Secara alamiah orang Jambi masih sangat sederhana, walaupun cukup banyak yang secara perorangan menonjol di bidang intelektual. Saya sangat menghargai mereka, Anda perhatikan tokoh Kemas Ramli dan Datuk Itam. Untuk kearifan lokal, orang Jambi masih perlu banyak belajar. Dari orangtua, dari orang luar, dari berbagai sumber. Generasi muda Jambi perlu diberi bekal pengetahuan sosial setempat, khususnya belajar mengenal diri sendiri dan keluarga, misalnya dengan menelusuri silsilah keluarga. Dengan demikian, mereka belajar tahu siapa dirinya, mengenal siapa saja keluarganya, baru bisa menghargai budaya tempat dia lahir dan dibesarkan, dan punya kesadaran untuk melestarikannya.
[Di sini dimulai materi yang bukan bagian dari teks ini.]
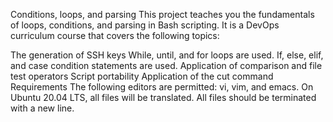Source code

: Conditions, loops, and parsing This project teaches you the fundamentals of loops, conditions, and parsing in Bash scripting. It is a DevOps curriculum course that covers the following topics:

The generation of SSH keys While, until, and for loops are used. If, else, elif, and case condition statements are used. Application of comparison and file test operators Script portability Application of the cut command Requirements The following editors are permitted: vi, vim, and emacs. On Ubuntu 20.04 LTS, all files will be translated. All files should be terminated with a new line.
Anda dilahirkan dan dibesarkan di Kota Jambi, kota yang berpenduduk multietnis. Bagaimana Anda mendeskripsikan keharmonisan hubungan antaretnis di Jambi?

Hubungan multietnis di Jambi sangat erat dan unik. Dari keluarga saya sendiri banyak paman dan bibi yang menikah dengan orang Melayu asli Jambi, sehingga sama seperti kebanyakan penduduk peranakan Jambi, agama dan budaya dalam keluarga besar sangat beraneka ragam. Tapi tali silaturahmi terjalin dengan baik, misalnya kunjungan dalam hari-hari raya antaragama selalu rutin dilakukan. Keadaan ini merupakan gambaran lazim dari terpeliharanya kerukunan antaretnis di Jambi.

Bagaimana pandangan dan harapan Anda mengenai warisan budaya di Provinsi Jambi?

Saya sungguh berharap bahwa orang Jambi akan belajar untuk lebih menghargai budaya sendiri, sebagai penghubung diri manusia dengan alamnya dan penciptanya. Manusia adalah perpanjangan tangan Sang Pencipta, dan hanya dengan selalu memelihara hubungan dengan-Nya, maka manusia bisa mencipta dan hasil ciptaannya memiliki nilai.